Sur le budget pour l’égalité femmes-hommes, l’effort se poursuit en faveur des projets d’intérêt général qui œuvrent pour plus d’égalité, de visibilité, de prévention et d’accompagnement des femmes dans nos métiers. Depuis 2020, le CNM a soutenu 229 projets en faveur de l’égalité FH, pour un montant total de 3 390 000 euros. Le budget a continué à augmenter et le temps (janvier 2020 !) où la commission compétente disposait de moins de 300 000 euros est révolu : après 638 000 euros en 2020, 1,2 M€ en 2021 et 1,5 M€ en 2022, nous avons voté un budget de 1,65 M€ en 2023.
Troisième avancée majeure, l’incitation à faire plus de place aux femmes dans les projets d’enregistrement.
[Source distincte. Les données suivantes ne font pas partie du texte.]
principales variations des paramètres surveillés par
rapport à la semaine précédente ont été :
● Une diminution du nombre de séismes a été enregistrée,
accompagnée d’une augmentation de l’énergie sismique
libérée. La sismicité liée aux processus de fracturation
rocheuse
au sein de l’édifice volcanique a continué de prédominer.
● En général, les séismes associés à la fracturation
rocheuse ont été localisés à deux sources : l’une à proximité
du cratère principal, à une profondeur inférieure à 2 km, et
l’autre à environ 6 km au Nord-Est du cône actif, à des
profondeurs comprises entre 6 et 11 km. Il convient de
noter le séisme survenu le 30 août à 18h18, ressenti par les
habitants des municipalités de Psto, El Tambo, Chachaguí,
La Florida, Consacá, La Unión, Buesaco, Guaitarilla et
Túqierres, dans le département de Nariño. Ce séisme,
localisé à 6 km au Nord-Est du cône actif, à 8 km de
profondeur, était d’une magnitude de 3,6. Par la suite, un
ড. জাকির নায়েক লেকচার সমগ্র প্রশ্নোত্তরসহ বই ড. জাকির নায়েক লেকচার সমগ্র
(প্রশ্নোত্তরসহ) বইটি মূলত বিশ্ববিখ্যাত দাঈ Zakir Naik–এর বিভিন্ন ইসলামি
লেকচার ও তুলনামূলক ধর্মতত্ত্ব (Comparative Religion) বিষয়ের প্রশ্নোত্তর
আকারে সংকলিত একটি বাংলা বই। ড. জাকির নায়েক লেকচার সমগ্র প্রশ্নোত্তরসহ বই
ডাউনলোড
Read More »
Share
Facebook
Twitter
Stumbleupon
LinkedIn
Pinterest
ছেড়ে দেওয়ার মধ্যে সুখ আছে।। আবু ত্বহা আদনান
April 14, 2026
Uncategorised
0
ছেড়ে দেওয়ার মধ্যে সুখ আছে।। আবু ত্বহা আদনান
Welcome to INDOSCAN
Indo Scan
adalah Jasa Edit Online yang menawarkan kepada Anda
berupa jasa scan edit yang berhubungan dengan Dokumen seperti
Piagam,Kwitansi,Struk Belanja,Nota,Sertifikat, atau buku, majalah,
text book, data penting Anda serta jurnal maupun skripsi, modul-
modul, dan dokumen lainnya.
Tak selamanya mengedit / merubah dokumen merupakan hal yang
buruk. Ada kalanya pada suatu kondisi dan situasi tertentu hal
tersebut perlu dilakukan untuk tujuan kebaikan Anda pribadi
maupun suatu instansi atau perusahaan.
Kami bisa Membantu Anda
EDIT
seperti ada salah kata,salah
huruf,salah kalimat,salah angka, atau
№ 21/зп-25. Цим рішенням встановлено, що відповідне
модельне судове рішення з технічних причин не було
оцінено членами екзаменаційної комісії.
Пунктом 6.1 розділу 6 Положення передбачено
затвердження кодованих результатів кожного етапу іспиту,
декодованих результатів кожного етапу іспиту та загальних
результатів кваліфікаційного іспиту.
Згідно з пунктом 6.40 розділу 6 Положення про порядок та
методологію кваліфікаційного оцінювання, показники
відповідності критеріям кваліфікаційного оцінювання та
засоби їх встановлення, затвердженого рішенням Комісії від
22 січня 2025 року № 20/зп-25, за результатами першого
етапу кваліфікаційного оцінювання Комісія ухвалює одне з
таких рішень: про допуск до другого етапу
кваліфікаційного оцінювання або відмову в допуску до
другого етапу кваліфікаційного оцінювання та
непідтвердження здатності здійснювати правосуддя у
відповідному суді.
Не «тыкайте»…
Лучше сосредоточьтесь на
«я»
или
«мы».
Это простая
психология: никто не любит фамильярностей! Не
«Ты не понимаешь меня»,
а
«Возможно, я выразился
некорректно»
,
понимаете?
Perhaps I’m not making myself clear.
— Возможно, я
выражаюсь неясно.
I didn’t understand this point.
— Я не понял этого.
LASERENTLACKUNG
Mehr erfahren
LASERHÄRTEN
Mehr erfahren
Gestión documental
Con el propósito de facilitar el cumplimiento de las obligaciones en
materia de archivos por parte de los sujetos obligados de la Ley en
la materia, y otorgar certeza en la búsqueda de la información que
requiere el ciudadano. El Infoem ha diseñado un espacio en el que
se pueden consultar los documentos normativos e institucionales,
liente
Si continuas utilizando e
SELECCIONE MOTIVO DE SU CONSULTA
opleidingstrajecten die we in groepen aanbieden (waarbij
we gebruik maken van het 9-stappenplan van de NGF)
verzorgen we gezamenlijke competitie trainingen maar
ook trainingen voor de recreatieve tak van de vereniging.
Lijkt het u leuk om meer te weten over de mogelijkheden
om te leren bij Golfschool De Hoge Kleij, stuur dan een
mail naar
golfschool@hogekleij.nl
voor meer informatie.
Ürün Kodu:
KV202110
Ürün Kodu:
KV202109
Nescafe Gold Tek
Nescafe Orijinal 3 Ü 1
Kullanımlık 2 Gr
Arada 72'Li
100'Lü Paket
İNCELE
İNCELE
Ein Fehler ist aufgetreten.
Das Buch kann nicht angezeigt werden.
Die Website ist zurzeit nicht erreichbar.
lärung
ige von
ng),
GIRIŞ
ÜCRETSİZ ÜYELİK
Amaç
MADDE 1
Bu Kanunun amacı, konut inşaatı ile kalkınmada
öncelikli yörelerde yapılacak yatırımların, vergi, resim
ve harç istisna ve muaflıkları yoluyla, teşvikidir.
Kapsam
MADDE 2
Toujours après une large concertation (merci aux membres du comité stratégique qui prépare les travaux de nos instances !), un dispositif de bonification des projets incluant des femmes dans les plateaux artistiques, dans les équipes techniques, en direction artistique notamment, a été adopté pour les projets
en musiques actuelles et musiques classiques et contemporaines. Certains projets ont vu leur aide financière majorée de 20 % de bonus. Un bilan sera fait en 2023 et une extension à d’autres aides, à la création et la production, dans le live mais aussi dans l’édition musicale sera envisagée.
Enfin, le CNM ne se cantonne pas aux financements des projets et des entreprises mais propose un large accompagnement non financier des professionnels. Deux formations ont été inscrites au catalogue du CNM, l’une sur la prévention des VHSS et l’autre sur une approche plus égalitaire des projets, et ces formations ont rencontré un réel succès, ce qui montre l’intérêt des pros… et l’ampleur de la tâche. Nous allons continuer !
Pour conclure, je me réjouis de constater certaines évolutions qui caractérisent une prise de conscience croissante et absolument nécessaire, au CNM mais aussi au sein de la filière, à travers des initiatives qui déboucheront sur des actions et des résultats. Cette deuxième édition des Assises, à Marseille, au Conservatoire national à rayonnement régional Pierre Barbizet, établissement de l’INSEAMM, très cher à mon cœur marseillais, y contribuera et je remercie tous les participants, toutes les participantes et nos partenaires.